Cet épisode est arrivé à la suite d’autres, en réalité anecdotique mais toujours révélatrices d’une réalité : ATT n’est plus l’homme énergique, emballé et fonceur qu’il fut jusqu’à récemment. Un Malien, fonctionnaire international, qui a ses entrées au palais observe : « Au début, quand je venais le voir, il avait la démarche énergique du militaire, la poignée de main solide et surtout, il aimait beaucoup blaguer, rapporter des anecdotes. Cependant, depuis environ un an, au fil de quatre rencontres si ma mémoire est bonne, je constate que je suis en face d’un autre ATT. Il a le pas lourd, comme si le simple fait de marcher l’indisposait et très souvent, en pleine conversation, je sens qu’il est absent. Comme s’il avait l’esprit ailleurs, ne se concentrait pas sur les objectifs de l’audience. Il m’accompagnait régulièrement au dehors mais, maintenant, il reste dans le salon.  Je ne sens plus, chez lui, de l’enthousiasme ou de la détermination… »

 

Dans la littérature politique consacrée au pouvoir, notamment les biographies de François Mitterrand, Jacques Chirac, Mandela ou Boris Elstine, il apparaît un phénomène étrange et récurrent : la lassitude de fin de pouvoir. En effet, la lecture de ces documents laisse transparaître chez les auteurs (ou les porteurs de plume) un détachement progressif, le souci de l’héritage, la nostalgie du temps passé et une impuissance totale face à ce temps qui avance et fait tourner l’horloge. Nul ne sait s’il s’agit, dans le cas du général ATT, de ce même sentiment ou, comme le dit un de ses proches, de cette impression tenace qui l’agace : « Pourquoi y a-t-il tant de Maliens qui le considèrent toujours comme un imposteur et le soupçonnent de pires intentions ? » Aussi, ne faut-il pas l’oublier, comme tout homme, il ressent une douleur sincère en apprenant certains propos de ses concitoyens ou les ragots quotidiens colportés sur son dos. Car, même après huit ans d’exercice total du pouvoir suprême, ATT a du mal à accepter une différenciation entre sa personne physique et l’Institution qu’il incarne.
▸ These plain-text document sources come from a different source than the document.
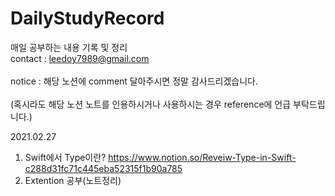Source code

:# DailyStudyRecord
매일 공부하는 내용 기록 및 정리
  <br>contact : leedoy7989@gmail.com </br>
  <br>notice : 해당 노션에 comment 달아주시면 정말 감사드리겠습니다. </br>
  <br>(혹시라도 해당 노션 노트를 인용하시거나 사용하시는 경우 reference에 언급 부탁드립니다.) </br>


2021.02.27
1. Swift에서 Type이란? https://www.notion.so/Reveiw-Type-in-Swift-c288d31fc71c445eba52315f1b90a785
2. Extention 공부(노트정리)

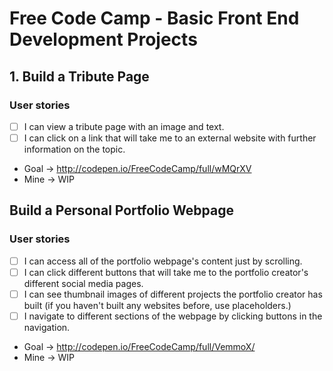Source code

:# Free Code Camp - Basic Front End Development Projects

## 1. Build a Tribute Page

### User stories
* [ ] I can view a tribute page with an image and text.
* [ ] I can click on a link that will take me to an external website with further information on the topic.

* Goal -> http://codepen.io/FreeCodeCamp/full/wMQrXV
* Mine -> WIP

## Build a Personal Portfolio Webpage

### User stories
* [ ] I can access all of the portfolio webpage's content just by scrolling.
* [ ] I can click different buttons that will take me to the portfolio creator's different social media pages.
* [ ] I can see thumbnail images of different projects the portfolio creator has built (if you haven't built any websites before, use placeholders.)
* [ ] I navigate to different sections of the webpage by clicking buttons in the navigation.

* Goal -> http://codepen.io/FreeCodeCamp/full/VemmoX/
* Mine -> WIP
Une remarque sur le président du Mali est forcément une remarque sur sa propre personne. Et il a plein d’apprentis sorciers dans son entourage pour le renforcer dans cette impression.

 

Au finish, comme le disait un de ses conseillers, tout cela n’est que spéculation et au fond, le « boss » a juste besoin de repos pour se requinquer. Pas sûr qu’il en aura le temps puisque selon ses propres prévisions, il doit entamer le marathon de la réforme constitutionnelle dans les plus proches collaborateurs.